Intitulé de l'offre : M/W Scientist for astronomical images data processing enhanced with machine learning (H/F)
Référence : UMR7326-ANAMEK-071
Nombre de Postes : 2
Lieu de travail : MARSEILLE 13
Date de publication : mardi 5 septembre 2023
Type de contrat : CDD Scientifique
Durée du contrat : 12 mois
Date d'embauche prévue : 1 novembre 2023
Quotité de travail : Temps complet
Rémunération : 2,932.85 to €4,669.28 gross/month, depending on experience.
Niveau d'études souhaité : Niveau 8 - (Doctorat)
Expérience souhaitée : Indifférent
Section(s) CN : Solar system and distant universe
The DOSSA project led by SpaceAble (https://spaceable.org/fr/) and conducted in partnership with Unistellar (https://www.unistellar.com/fr/) and the Laboratoire d'Astrophysique de Marseille has the ambition to bring to Europe a space monitoring capability with a global geographical coverage thanks to a new collaboration between a community of amateur astronomers, researchers and industrial networks. The challenge of the DOSSA (Decentralization of Space Situational Awareness) project is to develop French infrastructures that will increase our capacity to collect data and catalogue space objects while drastically reducing the cost of the data. This reduction is possible by relying on the already existing network of Unistellar telescopes, decentralized and with worldwide geographic coverage, and on participatory science by involving amateur astronomers in the project. This network is essential to intensify data collection and thus maximize the accuracy of orbital information, allowing to efficiently identify risks on exponentially growing catalogs of objects. The deployment of this network requires the development of image processing techniques enriched with Deep Learning models to increase telescope sensitivity and the ability to detect smaller satellites. This capability will provide the possibility to co-design smaller telescopes, thus less expensive and with a smaller footprint (1m2 versus 10m2), while guaranteeing the ability to detect objects of about 10 centimeters. The large number of collection points also ensures a more regular sampling of orbital parameters, and consequently a better ability to extrapolate trajectories and estimate conjunction risks.

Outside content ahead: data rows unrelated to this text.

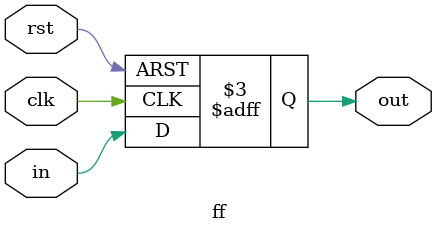
<source format=sv>
/*
 * Shared library functions and constants for all modules.
 */

// Constants

// PIDs for RW
`define OUTPID 8'b10000111
`define INPID 8'b10010110
`define DATAPID 8'b11000011
`define ACKPID 8'b01001011
`define NAKPID 8'b01011010

// Addresses and endpoints
`define ADDR 7'b1010000
`define ENDP4 4'b0010
`define ENDP8 4'b0001

// Task types
`define TASK_IDLE 2'b0
`define TASK_READ 2'b01
`define TASK_WRITE 2'b10

// Transaction types
`define TRANS_NON 2'b00
`define TRANS_IN  2'b01
`define TRANS_OUT 2'b10

// Packet types
`define TYPE_TOK 2'b01
`define TYPE_DATA 2'b10
`define TYPE_HS 2'b11
`define TYPE_NON 2'b00

// Packet sizes
`define TOK_S 7'd32
`define HANDSHAKE_S 7'd16
`define DATA_S 7'd96

// Handshake packets
`define HS_ACK 19'h014b
`define HS_NAK 19'h015a

// Sync
`define SYNC 8'b00000001

// Timeout
`define TIMEOUT_LEN 8'd255

// Useful Modules

/*
 * Modules defined:
 * - crc5,16 calculation, with enables
 * - packet to serial (from suzz)
 * - serial to packet (from suzz)
 * - reverse counter for packet to serial (from suzz)
 */

module crc5(clk, rst_b, en,
            bstr_in, bstr_in_avail,
            crc_val, crc_val_avail);

    input logic clk, rst_b, en;
    input logic bstr_in, bstr_in_avail;
    output logic [4:0] crc_val;
    output logic crc_val_avail;

    reg [4:0] lfsr_c, lfsr_q;

    always_comb begin
        lfsr_c[0] = (en) ? lfsr_q[4] ^ bstr_in             : lfsr_q[0];
        lfsr_c[1] = (en) ? lfsr_q[0]                       : lfsr_q[1];
        lfsr_c[2] = (en) ? lfsr_q[1] ^ lfsr_q[4] ^ bstr_in : lfsr_q[2];
        lfsr_c[3] = (en) ? lfsr_q[2]                       : lfsr_q[3];
        lfsr_c[4] = (en) ? lfsr_q[3]                       : lfsr_q[4];
    end 

    always_ff @(posedge clk, negedge rst_b) begin
        if (~rst_b) lfsr_q <= 5'h1f;
        else        lfsr_q <= (en) ? lfsr_c : 5'h1f;
    end

    logic [4:0] crc_last;
    always_ff @(posedge clk, negedge rst_b) begin
        if (~rst_b) crc_last <= 0;
        else        crc_last <= lfsr_q;
    end

    logic bstr_last_avail;
    always_ff @(posedge clk, negedge rst_b) begin
        if (~rst_b) bstr_last_avail <= 0;
        else        bstr_last_avail <= bstr_in_avail;
    end

    assign crc_val_avail = (bstr_last_avail && ~bstr_in_avail);
    assign crc_val = crc_last;

endmodule: crc5

module crc16 (clk, rst_b, en,
              bstr_in, bstr_avail,
              crc_val, crc_val_avail);

    input logic clk, rst_b, en;
    input logic bstr_in, bstr_avail;
    output logic [15:0] crc_val;
    output logic crc_val_avail; 

    logic bstr_last_avail;
    always_ff @(posedge clk, negedge rst_b) begin
        if (~rst_b) bstr_last_avail <= 0;
        else        bstr_last_avail <= bstr_avail;
    end

    reg [15:0] lfsr_c, lfsr_q;

    always_comb begin
        lfsr_c[0]  = (en) ? bstr_in ^ lfsr_q[15]              : lfsr_q[0];
        lfsr_c[1]  = (en) ? lfsr_q[0]                         : lfsr_q[1];
        lfsr_c[2]  = (en) ? lfsr_q[1] ^ lfsr_q[15] ^ bstr_in  : lfsr_q[2];
        lfsr_c[3]  = (en) ? lfsr_q[2]                         : lfsr_q[3];
        lfsr_c[4]  = (en) ? lfsr_q[3]                         : lfsr_q[4];
        lfsr_c[5]  = (en) ? lfsr_q[4]                         : lfsr_q[5];
        lfsr_c[6]  = (en) ? lfsr_q[5]                         : lfsr_q[6];
        lfsr_c[7]  = (en) ? lfsr_q[6]                         : lfsr_q[7];
        lfsr_c[8]  = (en) ? lfsr_q[7]                         : lfsr_q[8];
        lfsr_c[9]  = (en) ? lfsr_q[8]                         : lfsr_q[9];
        lfsr_c[10] = (en) ? lfsr_q[9]                         : lfsr_q[10];
        lfsr_c[11] = (en) ? lfsr_q[10]                        : lfsr_q[11];
        lfsr_c[12] = (en) ? lfsr_q[11]                        : lfsr_q[12];
        lfsr_c[13] = (en) ? lfsr_q[12]                        : lfsr_q[13];
        lfsr_c[14] = (en) ? lfsr_q[13]                        : lfsr_q[14];
        lfsr_c[15] = (en) ? lfsr_q[14] ^ lfsr_q[15] ^ bstr_in : lfsr_q[15];
    end

    always_ff @(posedge clk, negedge rst_b) begin
        if (~rst_b) lfsr_q <= 16'hffff;
        else        lfsr_q <= (en) ? lfsr_c : 16'hffff;
    end

    assign crc_val_avail = (bstr_last_avail && ~bstr_avail);
    assign crc_val = lfsr_q;

endmodule: crc16 

/*
 * Combinationally reverse a 64b data chunk
 */

module reverser (data_in, data_out);
    input logic [63:0] data_in;
    output logic [63:0] data_out;

    generate
        for (genvar i = 0; i < 64; i++) begin : r
            assign data_out[i] = data_in[(63 - i)];
        end
    endgenerate

endmodule: reverser

/*
 * Serial to packet conversion
 */
module SIPO  
    (output logic [98:0] d,
    input bit inBit,
    output logic done,
    input logic [6:0] max,
    input logic clock,
    input logic en,
    input logic rst);

    logic [98:0] q;
    logic [6:0] count;

    assign d = q;
    assign done = (count==max); 
    
    always_ff @(posedge clock, posedge rst)
      if (rst) begin
        q <= 0;
        count <= 0;
        end
      else if (en) begin
        q <= (q << 1) | inBit;
        count <= (count==99) ? 0 : (count+1);
        end

endmodule: SIPO

/*
 * Packet to serial conversion
 */

module PISO( //for OUT/IN: 24+8+3=35, data: 99, hs: 19
  output logic outBit,
  output logic full,
  output logic put_outbound,
  input logic [98:0] in,
  input logic [6:0] rstIndex,
  input logic clk, save, rst);
  
  enum logic [5:0] {Empty,Sending,Last} currState, nextState;

  logic [98:0] savedIn;
  always_ff @(posedge clk, posedge rst)
      if (rst)
        savedIn <= 0;
      else if (save && (currState == Empty))
        savedIn <= in;

  logic counterEn,counterClr;
  logic [6:0] index;
  revCounter revC(counterEn,counterClr,clk,index, rstIndex);

  always_comb
      case (currState)
        Empty:
            nextState = save ? Sending : Empty;
        Sending:
            nextState = index>0 ? Sending : Last;
        Last:
            nextState = Empty;
        default:
          nextState = Empty;  //'
      endcase
  
  always_comb begin
    if (currState == Sending) begin
        counterClr = 0;
        counterEn = 1;
        end
    else begin
        counterClr = (nextState==Empty) ? 1'b1 : rst;//'
        counterEn = 0;
        end

  end
  always_comb begin
      case (currState)
        Empty: begin
            full = 0;
            put_outbound = 0;
            outBit = 0;
        end
        Sending: begin
            full = save;
            put_outbound = 1;
            outBit = savedIn[index];
            //$display("%b",outBit);
        end
        Last: begin
            full = 1;
            put_outbound = 0; //1;
            outBit = savedIn[index];
        end
        default: begin
            full = 0;
            put_outbound = 0;
            outBit = 0;
        end
      endcase
    end
  
  always_ff @(posedge clk,posedge rst)
      if (rst)
    currState <= Empty;
      else
    currState <= nextState;
endmodule: PISO

module revCounter( //actually counts normally wow
    input logic en, rst, clk,
    output logic [6:0] index,
    input logic [6:0] rstIndex);

    always_ff @(posedge clk, posedge rst)
        if (rst)
          index <=rstIndex;  
        else if (en)
          index <= (index!=0) ? index - 1 : 0; //dont wanna be goin negative
endmodule: revCounter

module ff(  //initiated to ONE
    input bit clk, rst,
    input bit in,
    output bit out);

    always_ff @(posedge clk, posedge rst)
        if(rst)
            out <= 1;
        else
            out <= in;

endmodule: ff


</source>
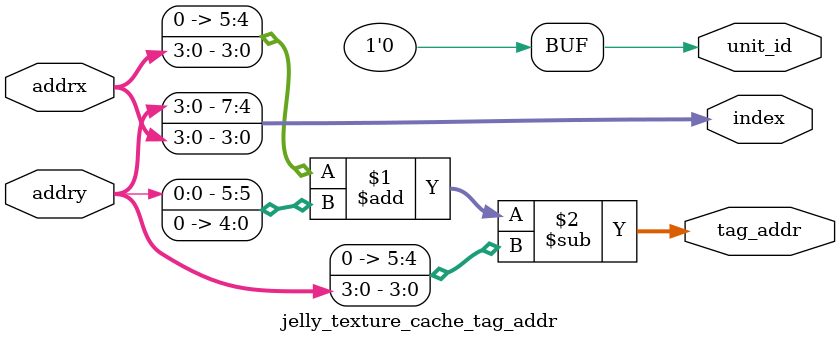
<source format=v>
module jelly_texture_cache_tag_addr(	// file.cleaned.mlir:2:3
  input  [3:0] addrx,	// file.cleaned.mlir:2:46
               addry,	// file.cleaned.mlir:2:62
  output       unit_id,	// file.cleaned.mlir:2:79
  output [5:0] tag_addr,	// file.cleaned.mlir:2:97
  output [7:0] index	// file.cleaned.mlir:2:116
);

  assign unit_id = 1'h0;	// file.cleaned.mlir:3:14, :13:5
  assign tag_addr = {2'h0, addrx} + {addry[0], 5'h0} - {2'h0, addry};	// file.cleaned.mlir:4:14, :5:14, :6:10, :7:10, :8:10, :9:10, :10:10, :11:10, :13:5
  assign index = {addry, addrx};	// file.cleaned.mlir:12:10, :13:5
endmodule


</source>
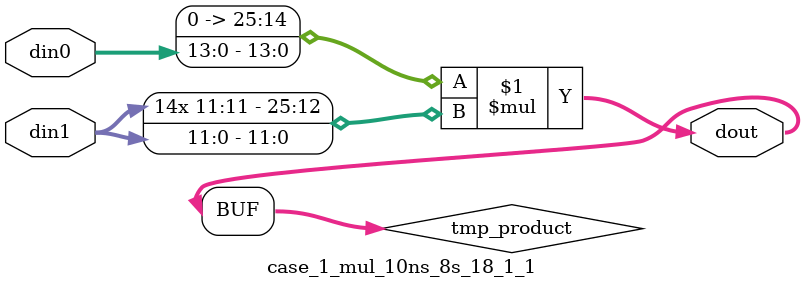
<source format=v>

`timescale 1 ns / 1 ps

 (* use_dsp = "no" *)  module case_1_mul_10ns_8s_18_1_1(din0, din1, dout);
parameter ID = 1;
parameter NUM_STAGE = 0;
parameter din0_WIDTH = 14;
parameter din1_WIDTH = 12;
parameter dout_WIDTH = 26;

input [din0_WIDTH - 1 : 0] din0; 
input [din1_WIDTH - 1 : 0] din1; 
output [dout_WIDTH - 1 : 0] dout;

wire signed [dout_WIDTH - 1 : 0] tmp_product;

























assign tmp_product = $signed({1'b0, din0}) * $signed(din1);










assign dout = tmp_product;





















endmodule

</source>
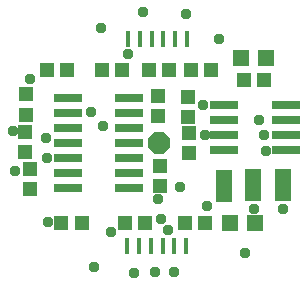
<source format=gbr>
G04 EAGLE Gerber RS-274X export*
G75*
%MOMM*%
%FSLAX34Y34*%
%LPD*%
%INSoldermask Top*%
%IPPOS*%
%AMOC8*
5,1,8,0,0,1.08239X$1,22.5*%
G01*
%ADD10R,1.203200X1.303200*%
%ADD11R,1.303200X1.203200*%
%ADD12R,2.403200X0.803200*%
%ADD13R,1.403200X1.403200*%
%ADD14R,1.473200X2.743200*%
%ADD15P,1.951982X8X22.500000*%
%ADD16R,0.400000X1.400000*%
%ADD17C,0.959600*%


D10*
X211580Y583320D03*
X211580Y600320D03*
X235970Y641990D03*
X235970Y658990D03*
D11*
X116470Y681230D03*
X133470Y681230D03*
X202320Y681480D03*
X219320Y681480D03*
D10*
X98296Y660772D03*
X98296Y643772D03*
D12*
X134020Y645160D03*
X186020Y645160D03*
X134020Y657860D03*
X134020Y632460D03*
X134020Y619760D03*
X186020Y657860D03*
X186020Y632460D03*
X186020Y619760D03*
X134020Y594360D03*
X186020Y594360D03*
X134020Y607060D03*
X134020Y581660D03*
X186020Y607060D03*
X186020Y581660D03*
X266354Y638812D03*
X318354Y638812D03*
X266354Y651512D03*
X266354Y626112D03*
X266354Y613412D03*
X318354Y651512D03*
X318354Y626112D03*
X318354Y613412D03*
D10*
X182258Y551948D03*
X199258Y551948D03*
D11*
X209800Y659240D03*
X209800Y642240D03*
X236730Y628260D03*
X236730Y611260D03*
D10*
X254878Y681488D03*
X237878Y681488D03*
X179700Y681490D03*
X162700Y681490D03*
D11*
X101860Y581030D03*
X101860Y598030D03*
D10*
X145418Y551688D03*
X128418Y551688D03*
X300080Y673354D03*
X283080Y673354D03*
X97786Y629276D03*
X97786Y612276D03*
D13*
X280838Y691646D03*
X301838Y691646D03*
D10*
X249802Y551946D03*
X232802Y551946D03*
D13*
X291936Y551938D03*
X270936Y551938D03*
D14*
X265680Y583688D03*
X290574Y583946D03*
X315974Y584202D03*
D15*
X210820Y619760D03*
D16*
X184042Y532372D03*
X194042Y532372D03*
X204042Y532372D03*
X214042Y532372D03*
X224042Y532372D03*
X234042Y532372D03*
X234804Y707402D03*
X224804Y707402D03*
X214804Y707402D03*
X204804Y707402D03*
X194804Y707402D03*
X184804Y707402D03*
D17*
X115062Y623570D03*
X248158Y651652D03*
X218694Y545846D03*
X87376Y629666D03*
X155956Y515112D03*
X161544Y716788D03*
X212344Y555498D03*
X229108Y582168D03*
X117348Y552704D03*
X89408Y596392D03*
X101600Y673608D03*
X115824Y607060D03*
X251968Y566166D03*
X249936Y626110D03*
X197612Y730504D03*
X208026Y510540D03*
X209804Y572262D03*
X262128Y707898D03*
X283718Y526288D03*
X301752Y613156D03*
X163830Y633984D03*
X184658Y695198D03*
X189484Y510032D03*
X295402Y638810D03*
X291592Y563880D03*
X299974Y626110D03*
X316230Y563880D03*
X224028Y510286D03*
X233934Y728980D03*
X153416Y645668D03*
X170434Y544546D03*
M02*

</source>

Deep Learning models are also essential to accelerate the calculations and ensure a rapid capacity to evaluate these risks on large catalogs.
WP1 - Creation of a simulator :
This task aims at creating a simulator of the Unistellar telescopes images including optical aberrations (design, atmosphere), mechanical aberrations (vibration, tracking error) and noise (sky background, detector noise, ..). This simulator will be verified thanks to the sky images delivered at the beginning of the project and will allow to feed the learning of the detection and astrometry models.
WP2 - Image denoising by auto-encoder :
This second work package deals with the problem of image denoising, in particular by applying methods based on auto-encoders. It will consist in (1) a state of the art of the currently available methods (see biblio below), (2) a classification of the methods according to the criteria of performance, execution speed and optimization/efficiency of the algorithms, (3) the implementation of the 3 most promising methods and (4) the benchmarking of these 3 methods using simulated images. Output: Auto-encoder based denoising code optimized for the study case.
WP3 - Image segmentation for optimal detection of satellite tracks :
This 3rd WP concerns the development of an algorithm based on "deep learning" approaches for the segmentation and optimal detection of satellite tracks in images. Based on the denoised images provided by WP1, the aim is now to identify and classify non-stellar objects in the images. The aim is to (1) review the state of the art of currently available methods based on cosmic ray detection methods (see bibliography below), (2) rank the methods according to performance, execution speed and algorithm optimization/efficiency criteria, (3) implement the 3 most promising methods and (4) benchmark these 3 methods using simulated images. Output: Segmentation and non-stellar object identification code in images, optimized for the case study.
Computing: Python, Matlab.
Optics, instrumentation, astronomy.
PhD in image processing, machine learning, instrumentation, optics, physics or astronomy.
Contexte de travail
The work will be carried at LAM, shared between the Research and Development Group and the Data center.
The duration of the contract is 12 months, renewable once.